*Data to examine*
::::::::
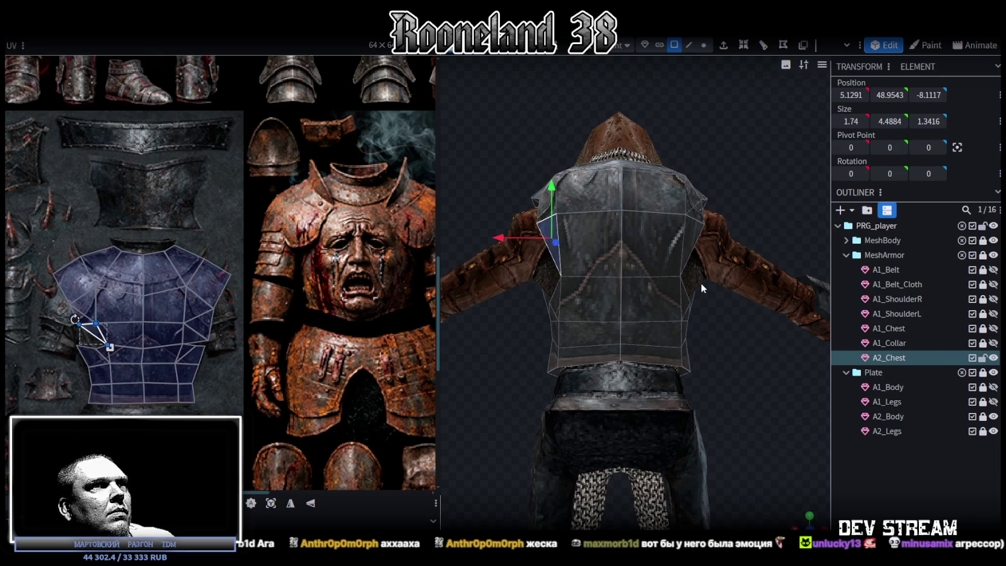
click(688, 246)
::::::::
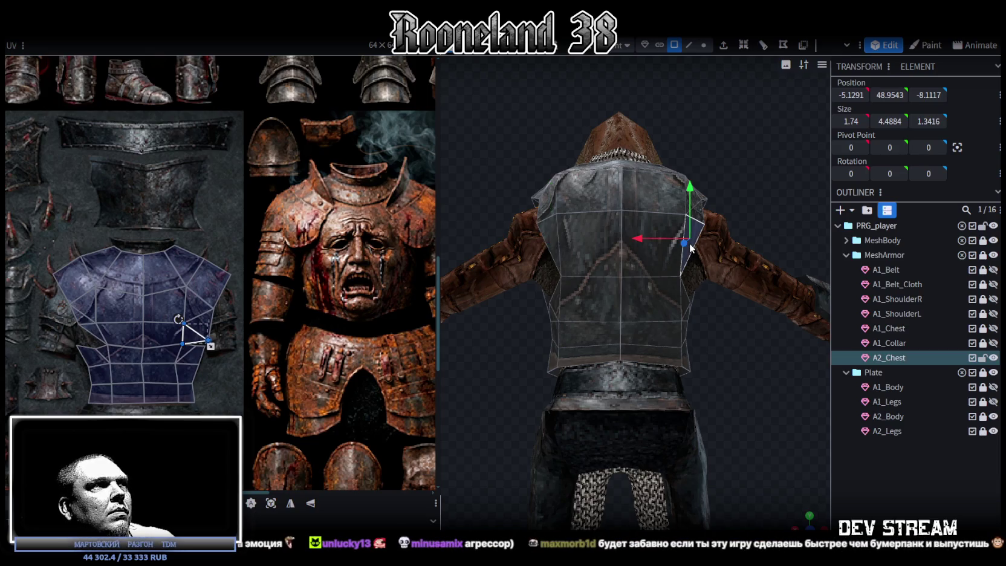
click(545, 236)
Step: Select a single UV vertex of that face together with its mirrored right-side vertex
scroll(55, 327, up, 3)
::::::::
*Task item*
In the entries above, find the line with "click(545, 236)" and the line with "scroll(55, 327, up, 3)", then restate word for word both of them and every line between, with nothing more.

*Problem solution*
click(545, 236)
Step: Select a single UV vertex of that face together with its mirrored right-side vertex
scroll(55, 327, up, 3)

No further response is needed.